Friday, December 16, 2011

Placebos

The December 12 NEW YORKER contains an astonishing article by Michael Specter, "The Power of Nothing." It is an overview of clinical studies of the placebo effect, including an interview with the world's foremost researcher into placebos, Ted Kaptchuk of Harvard Medical School. The article, carefully non-biased, nonetheless shows determined believers in "alternative medicine" chipping away at the medical establishment. Kaptchuk's presence at Harvard, as a full professor, is proof of that. He holds neither a Ph.D. nor an M.D., yet has published in the most respected journals in the world.

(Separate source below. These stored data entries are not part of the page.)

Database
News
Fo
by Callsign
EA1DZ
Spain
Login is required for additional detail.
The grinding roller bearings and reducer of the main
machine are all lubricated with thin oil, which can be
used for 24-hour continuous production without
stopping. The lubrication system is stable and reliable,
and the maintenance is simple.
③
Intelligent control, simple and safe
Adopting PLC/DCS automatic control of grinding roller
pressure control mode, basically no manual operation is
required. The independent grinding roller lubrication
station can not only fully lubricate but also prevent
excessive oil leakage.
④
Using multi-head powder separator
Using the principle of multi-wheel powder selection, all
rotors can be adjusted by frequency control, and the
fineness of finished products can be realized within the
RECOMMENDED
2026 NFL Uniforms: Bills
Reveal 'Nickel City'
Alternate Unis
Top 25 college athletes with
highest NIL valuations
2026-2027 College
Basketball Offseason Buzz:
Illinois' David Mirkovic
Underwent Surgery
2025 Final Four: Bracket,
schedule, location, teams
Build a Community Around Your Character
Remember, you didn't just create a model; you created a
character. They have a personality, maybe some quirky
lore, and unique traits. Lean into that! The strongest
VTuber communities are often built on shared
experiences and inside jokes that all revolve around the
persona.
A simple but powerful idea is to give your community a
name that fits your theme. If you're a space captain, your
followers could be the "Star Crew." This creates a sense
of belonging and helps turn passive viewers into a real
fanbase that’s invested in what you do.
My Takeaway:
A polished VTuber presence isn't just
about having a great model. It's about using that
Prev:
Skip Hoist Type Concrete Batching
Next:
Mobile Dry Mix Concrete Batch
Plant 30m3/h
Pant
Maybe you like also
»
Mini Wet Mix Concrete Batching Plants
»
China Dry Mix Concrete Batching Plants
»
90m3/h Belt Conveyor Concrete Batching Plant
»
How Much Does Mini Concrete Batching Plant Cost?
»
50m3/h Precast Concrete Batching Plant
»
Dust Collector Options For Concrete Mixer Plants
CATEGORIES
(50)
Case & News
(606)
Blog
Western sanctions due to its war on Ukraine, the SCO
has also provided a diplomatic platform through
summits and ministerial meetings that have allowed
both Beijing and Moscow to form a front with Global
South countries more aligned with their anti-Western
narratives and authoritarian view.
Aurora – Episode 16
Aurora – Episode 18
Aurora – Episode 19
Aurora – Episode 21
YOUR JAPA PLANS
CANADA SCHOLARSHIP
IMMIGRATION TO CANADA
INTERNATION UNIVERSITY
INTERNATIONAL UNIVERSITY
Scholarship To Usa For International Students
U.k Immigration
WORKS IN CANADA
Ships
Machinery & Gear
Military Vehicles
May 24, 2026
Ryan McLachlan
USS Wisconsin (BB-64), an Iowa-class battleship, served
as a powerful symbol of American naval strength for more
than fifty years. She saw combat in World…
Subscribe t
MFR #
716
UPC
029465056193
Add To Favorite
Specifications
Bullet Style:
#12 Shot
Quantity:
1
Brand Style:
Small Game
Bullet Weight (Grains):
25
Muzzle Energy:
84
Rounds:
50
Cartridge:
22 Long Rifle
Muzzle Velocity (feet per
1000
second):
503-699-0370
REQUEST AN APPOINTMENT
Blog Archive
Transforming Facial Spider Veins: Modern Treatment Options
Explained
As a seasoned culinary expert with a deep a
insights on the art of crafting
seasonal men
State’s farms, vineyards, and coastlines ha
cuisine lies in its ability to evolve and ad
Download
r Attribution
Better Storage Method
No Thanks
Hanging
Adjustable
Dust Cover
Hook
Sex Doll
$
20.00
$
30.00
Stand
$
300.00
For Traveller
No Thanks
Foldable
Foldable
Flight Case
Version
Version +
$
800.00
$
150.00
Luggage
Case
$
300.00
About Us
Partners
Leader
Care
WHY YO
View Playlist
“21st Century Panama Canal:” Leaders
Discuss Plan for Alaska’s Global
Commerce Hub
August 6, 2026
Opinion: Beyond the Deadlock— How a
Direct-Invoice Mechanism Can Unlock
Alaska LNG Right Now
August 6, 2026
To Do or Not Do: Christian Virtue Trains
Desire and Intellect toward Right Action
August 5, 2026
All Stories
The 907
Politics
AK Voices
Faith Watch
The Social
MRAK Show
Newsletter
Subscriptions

The trouble with alternative medicine, in my view, is that it's such a hodge-podge. It includes out-and-out nuts, serious practitioners of herbology, religious faith healers, good doctors, and evil scams (remember laetrile? I had a friend who died of cancer, refusing conventional treatment and instead going to Mexico for dosing with apricot pits.) How do you separate the wheat from the chaff?

One way is by clinical trials. The article says that some of these have shown impressive results from placebos, especially in the areas of pain and chronic illness. Not so much with straightforward infection -- if you have bubonic plague, you need an antibiotic. But the whole basis of alternative medicine, that the mind can profoundly influence the body, has shown to be true in other types of disease.

These studies get very specific. Among the findings about placebos:

Conditioning techniques affect outcomes. People first given morphine and later a placebo have a different neurochemical response than those first given ibuprofen and later a placebo.

An injection of saline into a patient who has Parkinson's disease and has been told that the saline will help him, then produces more of the dopamine that his brain lacks.

As placebos, capsules produce a greater effect than tablets, and injections a greater effect still. Colored pills relieve pain better than white ones. Two pills produce more effect than one, even if both are no more than sugar.

Most astonishing of all: In some studies the placebo effect works even when the patients are TOLD it is a placebo, if the telling is done right. In the end, Ted Kaptchuk maintains, much comes down to the nature of the patient-doctor interaction. And this is where American medicine may often be lacking.